If government adopts this strategy again under the current circumstances where usage is likely to rise because of the subsidies, the result would inevitably be a significant reduction in service quality, in the form of a major gap between the volumes of demand and the volumes of supply.
The result would be widespread incidents of power outages and cut off of water supply.
This is not what government set out to achieve with its reintroduction of subsidies on public utilities and it is definitely not what Ghanaians need during these current unprecedentedly trying times. Indeed, the only situation that could be worse for Ghanaians than an unsuccessful financial struggle to meet power and water bills is irregular supply of those utilities, with power outages and dry water taps becoming the order of the day.

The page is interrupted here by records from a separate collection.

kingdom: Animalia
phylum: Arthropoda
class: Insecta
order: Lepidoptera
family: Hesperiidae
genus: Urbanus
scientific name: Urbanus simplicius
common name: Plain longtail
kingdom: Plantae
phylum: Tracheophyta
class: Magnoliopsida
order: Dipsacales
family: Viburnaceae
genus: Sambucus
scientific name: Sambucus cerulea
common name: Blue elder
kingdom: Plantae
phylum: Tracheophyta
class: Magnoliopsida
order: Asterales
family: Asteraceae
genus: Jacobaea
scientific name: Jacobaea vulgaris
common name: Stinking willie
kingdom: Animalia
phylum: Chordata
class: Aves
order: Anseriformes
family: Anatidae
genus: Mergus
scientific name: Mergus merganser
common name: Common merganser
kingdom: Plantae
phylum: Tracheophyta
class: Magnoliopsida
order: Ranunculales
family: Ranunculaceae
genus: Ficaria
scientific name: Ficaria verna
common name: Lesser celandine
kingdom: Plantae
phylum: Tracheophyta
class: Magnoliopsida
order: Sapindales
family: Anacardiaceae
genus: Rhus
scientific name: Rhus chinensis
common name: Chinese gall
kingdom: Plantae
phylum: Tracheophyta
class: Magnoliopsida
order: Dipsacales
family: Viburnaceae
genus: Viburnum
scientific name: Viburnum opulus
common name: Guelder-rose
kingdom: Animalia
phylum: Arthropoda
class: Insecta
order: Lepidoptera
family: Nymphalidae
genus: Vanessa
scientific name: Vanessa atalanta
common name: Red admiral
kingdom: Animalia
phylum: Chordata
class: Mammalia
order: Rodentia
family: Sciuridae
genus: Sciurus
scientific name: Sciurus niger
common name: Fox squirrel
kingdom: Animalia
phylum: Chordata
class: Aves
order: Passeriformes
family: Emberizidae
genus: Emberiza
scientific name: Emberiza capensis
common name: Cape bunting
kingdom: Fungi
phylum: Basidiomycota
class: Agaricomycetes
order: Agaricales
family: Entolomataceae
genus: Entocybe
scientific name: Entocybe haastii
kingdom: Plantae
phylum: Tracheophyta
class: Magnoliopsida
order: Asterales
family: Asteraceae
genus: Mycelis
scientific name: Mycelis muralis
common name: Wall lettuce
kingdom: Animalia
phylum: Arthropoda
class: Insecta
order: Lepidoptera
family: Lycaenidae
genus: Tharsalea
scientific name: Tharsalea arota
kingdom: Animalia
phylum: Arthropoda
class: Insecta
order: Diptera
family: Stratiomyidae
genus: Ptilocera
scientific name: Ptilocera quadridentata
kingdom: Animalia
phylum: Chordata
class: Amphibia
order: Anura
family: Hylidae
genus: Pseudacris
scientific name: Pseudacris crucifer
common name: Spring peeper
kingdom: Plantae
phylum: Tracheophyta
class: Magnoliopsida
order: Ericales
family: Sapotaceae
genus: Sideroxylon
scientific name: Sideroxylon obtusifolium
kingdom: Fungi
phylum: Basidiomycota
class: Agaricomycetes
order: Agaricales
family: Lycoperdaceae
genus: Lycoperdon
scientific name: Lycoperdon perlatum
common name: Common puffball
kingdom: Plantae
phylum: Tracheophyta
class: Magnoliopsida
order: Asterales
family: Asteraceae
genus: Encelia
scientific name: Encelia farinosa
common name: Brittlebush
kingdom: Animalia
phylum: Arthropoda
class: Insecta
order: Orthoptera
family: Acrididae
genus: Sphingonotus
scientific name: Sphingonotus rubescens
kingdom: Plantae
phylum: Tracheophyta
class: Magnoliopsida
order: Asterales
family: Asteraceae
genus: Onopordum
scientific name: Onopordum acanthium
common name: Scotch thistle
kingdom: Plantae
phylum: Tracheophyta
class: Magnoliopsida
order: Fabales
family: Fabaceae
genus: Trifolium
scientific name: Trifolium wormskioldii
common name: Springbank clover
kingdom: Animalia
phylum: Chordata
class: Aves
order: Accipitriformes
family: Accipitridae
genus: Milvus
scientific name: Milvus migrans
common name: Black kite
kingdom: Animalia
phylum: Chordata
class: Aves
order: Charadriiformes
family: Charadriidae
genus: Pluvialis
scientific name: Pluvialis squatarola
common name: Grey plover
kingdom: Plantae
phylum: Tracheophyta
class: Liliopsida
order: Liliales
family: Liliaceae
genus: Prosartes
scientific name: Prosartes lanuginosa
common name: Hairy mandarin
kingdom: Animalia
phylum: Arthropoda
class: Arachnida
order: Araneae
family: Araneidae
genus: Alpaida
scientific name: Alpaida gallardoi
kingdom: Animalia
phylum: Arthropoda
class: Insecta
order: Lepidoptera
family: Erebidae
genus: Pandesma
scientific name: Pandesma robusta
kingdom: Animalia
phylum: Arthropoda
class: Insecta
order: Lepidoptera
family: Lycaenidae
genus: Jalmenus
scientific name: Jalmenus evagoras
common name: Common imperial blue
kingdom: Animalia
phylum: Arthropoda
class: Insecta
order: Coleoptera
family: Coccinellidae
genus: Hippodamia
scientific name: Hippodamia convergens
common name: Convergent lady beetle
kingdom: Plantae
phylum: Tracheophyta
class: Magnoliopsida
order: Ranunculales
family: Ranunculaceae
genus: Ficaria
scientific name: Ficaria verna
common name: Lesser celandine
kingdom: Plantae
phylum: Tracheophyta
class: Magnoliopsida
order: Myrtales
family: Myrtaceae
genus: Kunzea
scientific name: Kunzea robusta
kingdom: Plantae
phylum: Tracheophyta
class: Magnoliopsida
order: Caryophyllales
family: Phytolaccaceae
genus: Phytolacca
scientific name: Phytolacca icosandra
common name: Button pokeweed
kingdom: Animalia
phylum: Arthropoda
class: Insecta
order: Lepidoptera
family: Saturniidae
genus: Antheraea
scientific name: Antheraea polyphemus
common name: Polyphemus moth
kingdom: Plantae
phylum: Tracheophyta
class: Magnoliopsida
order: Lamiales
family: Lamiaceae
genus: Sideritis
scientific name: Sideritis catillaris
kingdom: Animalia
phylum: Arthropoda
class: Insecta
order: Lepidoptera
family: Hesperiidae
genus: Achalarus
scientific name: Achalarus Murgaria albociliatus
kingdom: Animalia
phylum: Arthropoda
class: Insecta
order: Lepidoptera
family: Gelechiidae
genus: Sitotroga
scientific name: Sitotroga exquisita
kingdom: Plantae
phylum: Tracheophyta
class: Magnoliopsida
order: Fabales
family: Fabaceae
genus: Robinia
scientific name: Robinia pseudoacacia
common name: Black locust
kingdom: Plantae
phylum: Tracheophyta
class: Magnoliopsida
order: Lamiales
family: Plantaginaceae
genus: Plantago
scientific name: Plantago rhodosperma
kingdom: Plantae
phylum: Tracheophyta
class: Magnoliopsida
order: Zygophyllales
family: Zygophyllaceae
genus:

Therefore we call on government to ensure that it pays customers’ bills as computed by the ECG, Ghana Water Company and the other state institutions involved in then supply and distribution of those public utilities. Having opted to subsidize them, government must be ready to borrow to meet those bills, no matter how it affects the public debt.
But if somewhere along the line government decides it cannot meet the requisite financial obligations, it must have the courage to admit to this openly and reduce the level of subsidies.
A reduction in subsidies, although unpalatable, would still be better than irregular supply due tyo inadequate financial commitment.